Она меня узнала! В прошлый раз… когда я сюда заходила… мама была… ещё…
– Конечно, лучше будет, если мама сама приме… – продавщица застыла на полуслове.
Трясущиеся руки я резким движением преступницы спрятала за спину.
– Извините… Простите… Я только посмотреть…
Оставив даму в замешательстве, я ушла, поспешно, съёжившись, с ознобом, гуляющим по спине, будто только что села в лужу.

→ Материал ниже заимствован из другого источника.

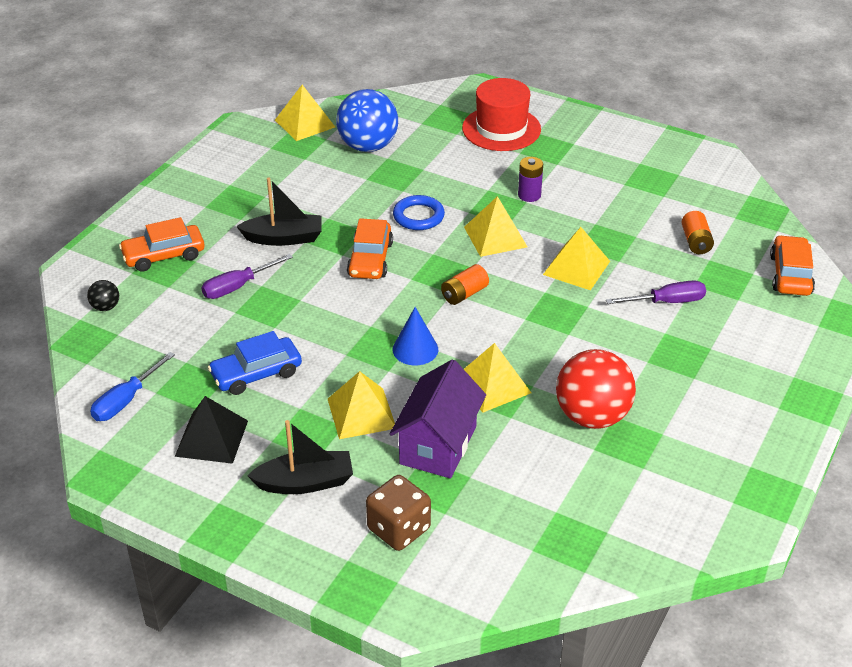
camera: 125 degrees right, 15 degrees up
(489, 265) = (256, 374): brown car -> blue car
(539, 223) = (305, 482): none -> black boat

Оторопь продавщицы преследовала меня всю дорогу по праздничной пьяной Гинзе. Нелепо и бестолково я выставила напоказ в универмаге то, что так долго, уже третий месяц, прятала под стоицизмом. Продавщица, пожалуй, интуитивно и почувствовала, что у меня что-то неладно, но не привыкшая к таким неформальным манерам покупателей, приняла все на свой счёт, на какую-то совершённую ею профессиональную ошибку. Эта пожилая дама, наверняка хлебнувшая горя и уже понёсшая тяжёлые утраты, всю жизнь следовала мазохистским шаблонам своей страны: не обнажать физической и душевной боли, удары судьбы принимать в совершенном одиночестве, пить горькую чашу скорби без свидетелей, беды и муки не разделять ни с кем. А тут бабахнутая европейка: со слезами на глазах гладит уценённое меховое пальто, смотрит на него, будто это статуя Будды с тысячью рук…

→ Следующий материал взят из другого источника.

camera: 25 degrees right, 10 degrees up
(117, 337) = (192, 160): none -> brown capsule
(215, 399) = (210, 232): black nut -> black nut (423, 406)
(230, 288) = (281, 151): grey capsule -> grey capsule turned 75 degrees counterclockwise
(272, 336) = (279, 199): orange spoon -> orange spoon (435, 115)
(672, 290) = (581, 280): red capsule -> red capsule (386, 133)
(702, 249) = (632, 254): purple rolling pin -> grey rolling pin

За панорамными стёклами «Café de Ginza» сладкие парочки ели французские пирожные, стайки разгорячённых домохозяек, вырвавшихся из семейного гнёта, пили кофе и блаженно смеялись… Смех – кладезь позитивных эмоций, абсолютная ценность, не разрушаемая временем. В хорошей компании происходит таинство благотворного энергообмена, терапия смехом. Там отсутствует психическое давление, витает дух безусловной любви и жизнь приобретает смысл. Я как-то спросила у Огава-сенсея, несущего за плечами тяжёлый рюкзак выживальщика с полным набором тягот, потерь, потрясений, включая войну и атомную бомбу, что для него в жизни главное, не считая цитадели из ста тысяч младенцев, а также хорошей жены и сына – гениального нейрохирурга. Сенсей долго не размышлял и ответил лаконично:
– До недавнего времени любовь… Ну а теперь, друзья, общение с душевными людьми.
Общение с душевными людьми… Без него я превратилась в биоробота с импульсами вместо чувств и моторикой вместо памяти. Третий месяц общаюсь лишь с Думкой, шлифовщицами и виртуозами по эпиляции мозгов… Значит, остаётся Кадзума… Не попробовать ли душевно пообщаться в кафе с этим застенчивым парнишкой? Застенчивые и робкие ещё не научились выщипывать мозги ближнему.
К вечеру я ему отправила СМС-сообщение, предложив сходить в кафе «Tully’s» после спектакля. Кадзума прислал мне ответ минут через пятнадцать.
* * *
Он: Кафе «Tully’s»? Это возле станции метро Мицукосимае? Ага, знаю…
Я: Завтра после вечернего спектакля не поздно будет? Часок посидим, поговорим…
Он: Угу, но моя линия метро – Хандзомон. До дома пятнадцать минут езды.
Я: Так близко? Вот и славно… Вернёшься домой к половине десятого, долго не задержу.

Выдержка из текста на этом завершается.